--- Required action A ---
Please retype the passage of the API authentication guide that begins at the words "4. Configure your" and ends after the words "every 90 days)".
(Extract begins)
Learn how to authenticate with the Scrapezy API using API keys


This guide explains how to authenticate with the API using API keys.

Obtaining an API Key

  1. Log in to your Dashboard
  2. Navigate to Settings > API Keys
  3. Click "Create New API Key"
  4. Configure your key settings:
    • Set a descriptive name for the key
    • Choose an expiration period (or select "No Expiry")
    • Set appropriate permissions

API Key Best Practices

Security

  • Store API keys securely using environment variables
  • Never commit API keys to version control
  • Rotate keys regularly (recommended every 90 days)
  • Use different keys for development and production

Permission Levels

API keys can have different permission levels:

  1. Read-only

    • View datasets and scrapers
    • Access purchased dataset entries
    • View scraping results
  2. Write

    • All read permissions
    • Create and modify scrapers
    • Create datasets
    • Update dataset entries

Using API Keys

Include your API key in requests using the x-api-key header:

GET https://scrapezy.com/api/datasets
x-api-key: your_api_key

Example successful response:

{
  "datasets": [
    {
      "id": "dataset_123",
      "name": "Example Dataset",
      "created_at": "2024-02-14T10:00:00Z"
(Extract ends)
(Provided records begins)
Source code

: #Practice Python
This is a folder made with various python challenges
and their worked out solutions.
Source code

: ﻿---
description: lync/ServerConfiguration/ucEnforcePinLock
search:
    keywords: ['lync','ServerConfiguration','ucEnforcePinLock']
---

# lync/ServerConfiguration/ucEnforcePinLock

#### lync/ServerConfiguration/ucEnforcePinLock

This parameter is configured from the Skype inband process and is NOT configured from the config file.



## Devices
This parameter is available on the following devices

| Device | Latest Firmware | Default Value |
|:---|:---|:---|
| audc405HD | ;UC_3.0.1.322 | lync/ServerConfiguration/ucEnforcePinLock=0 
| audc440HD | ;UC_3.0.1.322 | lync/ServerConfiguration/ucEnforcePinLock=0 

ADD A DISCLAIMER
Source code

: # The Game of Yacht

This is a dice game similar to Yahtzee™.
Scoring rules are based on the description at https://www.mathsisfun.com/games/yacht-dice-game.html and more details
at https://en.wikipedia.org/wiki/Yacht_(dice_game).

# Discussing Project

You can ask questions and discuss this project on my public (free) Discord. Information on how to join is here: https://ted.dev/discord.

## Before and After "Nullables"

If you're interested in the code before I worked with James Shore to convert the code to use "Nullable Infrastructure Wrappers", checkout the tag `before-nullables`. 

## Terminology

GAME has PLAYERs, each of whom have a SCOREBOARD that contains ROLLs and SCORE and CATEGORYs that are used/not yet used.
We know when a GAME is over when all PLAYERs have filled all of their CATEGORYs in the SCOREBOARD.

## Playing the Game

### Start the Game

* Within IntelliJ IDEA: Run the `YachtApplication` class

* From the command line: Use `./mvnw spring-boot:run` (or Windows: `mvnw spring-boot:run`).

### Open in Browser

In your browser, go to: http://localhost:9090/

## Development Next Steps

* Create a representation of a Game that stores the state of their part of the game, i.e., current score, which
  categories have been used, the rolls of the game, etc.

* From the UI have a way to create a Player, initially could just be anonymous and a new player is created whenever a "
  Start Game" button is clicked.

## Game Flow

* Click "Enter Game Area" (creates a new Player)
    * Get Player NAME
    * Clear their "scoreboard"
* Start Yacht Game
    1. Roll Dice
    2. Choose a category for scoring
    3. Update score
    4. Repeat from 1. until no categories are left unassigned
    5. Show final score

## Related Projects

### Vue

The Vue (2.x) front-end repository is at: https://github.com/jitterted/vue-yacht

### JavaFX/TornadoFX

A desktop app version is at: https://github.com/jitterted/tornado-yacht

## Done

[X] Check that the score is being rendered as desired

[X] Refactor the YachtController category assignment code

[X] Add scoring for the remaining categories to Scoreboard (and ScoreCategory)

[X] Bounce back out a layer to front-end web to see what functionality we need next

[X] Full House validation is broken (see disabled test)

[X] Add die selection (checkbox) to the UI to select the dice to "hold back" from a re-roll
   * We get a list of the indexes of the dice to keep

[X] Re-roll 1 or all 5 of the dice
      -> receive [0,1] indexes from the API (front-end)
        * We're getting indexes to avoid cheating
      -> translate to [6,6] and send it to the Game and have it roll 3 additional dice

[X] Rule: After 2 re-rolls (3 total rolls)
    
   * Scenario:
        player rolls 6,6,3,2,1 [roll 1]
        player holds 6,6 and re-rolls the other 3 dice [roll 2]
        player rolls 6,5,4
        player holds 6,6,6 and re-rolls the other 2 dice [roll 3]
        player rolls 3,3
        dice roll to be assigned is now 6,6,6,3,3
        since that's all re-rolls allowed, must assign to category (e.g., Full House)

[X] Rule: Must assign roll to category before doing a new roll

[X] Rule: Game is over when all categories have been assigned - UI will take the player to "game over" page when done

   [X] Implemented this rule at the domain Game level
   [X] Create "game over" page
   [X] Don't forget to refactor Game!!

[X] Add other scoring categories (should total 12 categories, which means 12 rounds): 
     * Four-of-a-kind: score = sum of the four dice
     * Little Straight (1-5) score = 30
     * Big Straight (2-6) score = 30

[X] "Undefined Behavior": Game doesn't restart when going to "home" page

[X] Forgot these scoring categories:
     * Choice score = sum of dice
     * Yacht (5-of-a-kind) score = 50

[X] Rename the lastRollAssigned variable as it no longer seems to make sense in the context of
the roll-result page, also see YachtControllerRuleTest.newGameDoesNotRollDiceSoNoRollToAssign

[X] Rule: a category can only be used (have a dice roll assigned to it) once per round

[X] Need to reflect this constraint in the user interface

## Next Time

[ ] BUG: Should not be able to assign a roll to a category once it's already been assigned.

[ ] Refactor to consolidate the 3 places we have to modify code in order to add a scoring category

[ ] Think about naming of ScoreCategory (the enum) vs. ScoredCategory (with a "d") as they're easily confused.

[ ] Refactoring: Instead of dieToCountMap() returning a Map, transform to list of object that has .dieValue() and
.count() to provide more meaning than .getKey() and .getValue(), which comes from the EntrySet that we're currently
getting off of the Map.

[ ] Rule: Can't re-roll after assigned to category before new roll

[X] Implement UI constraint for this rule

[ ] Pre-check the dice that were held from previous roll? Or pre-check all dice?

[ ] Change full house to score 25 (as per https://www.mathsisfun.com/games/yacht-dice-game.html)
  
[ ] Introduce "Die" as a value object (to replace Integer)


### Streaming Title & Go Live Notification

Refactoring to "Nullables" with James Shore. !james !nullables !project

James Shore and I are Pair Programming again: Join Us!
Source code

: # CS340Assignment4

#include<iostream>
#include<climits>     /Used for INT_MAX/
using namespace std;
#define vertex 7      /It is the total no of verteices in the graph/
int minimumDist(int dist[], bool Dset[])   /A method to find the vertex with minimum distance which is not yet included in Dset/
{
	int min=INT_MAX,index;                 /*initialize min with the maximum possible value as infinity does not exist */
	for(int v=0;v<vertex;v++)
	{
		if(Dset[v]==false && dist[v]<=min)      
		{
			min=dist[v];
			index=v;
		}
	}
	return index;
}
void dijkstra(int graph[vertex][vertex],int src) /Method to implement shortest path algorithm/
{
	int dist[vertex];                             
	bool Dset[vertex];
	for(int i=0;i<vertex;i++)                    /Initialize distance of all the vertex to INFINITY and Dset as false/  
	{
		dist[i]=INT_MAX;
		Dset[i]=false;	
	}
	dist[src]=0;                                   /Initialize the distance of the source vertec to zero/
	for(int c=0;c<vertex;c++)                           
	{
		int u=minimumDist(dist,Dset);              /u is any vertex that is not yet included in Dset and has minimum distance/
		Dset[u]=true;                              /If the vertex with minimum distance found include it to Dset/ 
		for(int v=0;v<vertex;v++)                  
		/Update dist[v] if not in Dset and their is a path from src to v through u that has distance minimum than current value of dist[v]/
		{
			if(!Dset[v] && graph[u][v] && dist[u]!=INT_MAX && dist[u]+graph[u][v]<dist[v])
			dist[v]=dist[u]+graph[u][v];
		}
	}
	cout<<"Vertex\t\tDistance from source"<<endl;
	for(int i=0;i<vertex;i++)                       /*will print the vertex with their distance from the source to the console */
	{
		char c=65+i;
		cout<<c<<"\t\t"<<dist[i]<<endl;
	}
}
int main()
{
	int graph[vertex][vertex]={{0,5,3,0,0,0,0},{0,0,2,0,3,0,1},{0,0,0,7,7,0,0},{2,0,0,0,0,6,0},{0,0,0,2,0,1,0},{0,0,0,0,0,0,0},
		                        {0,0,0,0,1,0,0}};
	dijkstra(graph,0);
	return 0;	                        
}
(Provided records ends)
--- Required action B ---
Echo the lines in the records, starting at the line that contains "[X] Add other" and stopping after the line that contains "the roll-result page, also".

--- Answer A ---
4. Configure your key settings:
    • Set a descriptive name for the key
    • Choose an expiration period (or select "No Expiry")
    • Set appropriate permissions

API Key Best Practices

Security

  • Store API keys securely using environment variables
  • Never commit API keys to version control
  • Rotate keys regularly (recommended every 90 days)

--- Answer B ---
[X] Add other scoring categories (should total 12 categories, which means 12 rounds): 
     * Four-of-a-kind: score = sum of the four dice
     * Little Straight (1-5) score = 30
     * Big Straight (2-6) score = 30

[X] "Undefined Behavior": Game doesn't restart when going to "home" page

[X] Forgot these scoring categories:
     * Choice score = sum of dice
     * Yacht (5-of-a-kind) score = 50

[X] Rename the lastRollAssigned variable as it no longer seems to make sense in the context of
the roll-result page, also see YachtControllerRuleTest.newGameDoesNotRollDiceSoNoRollToAssign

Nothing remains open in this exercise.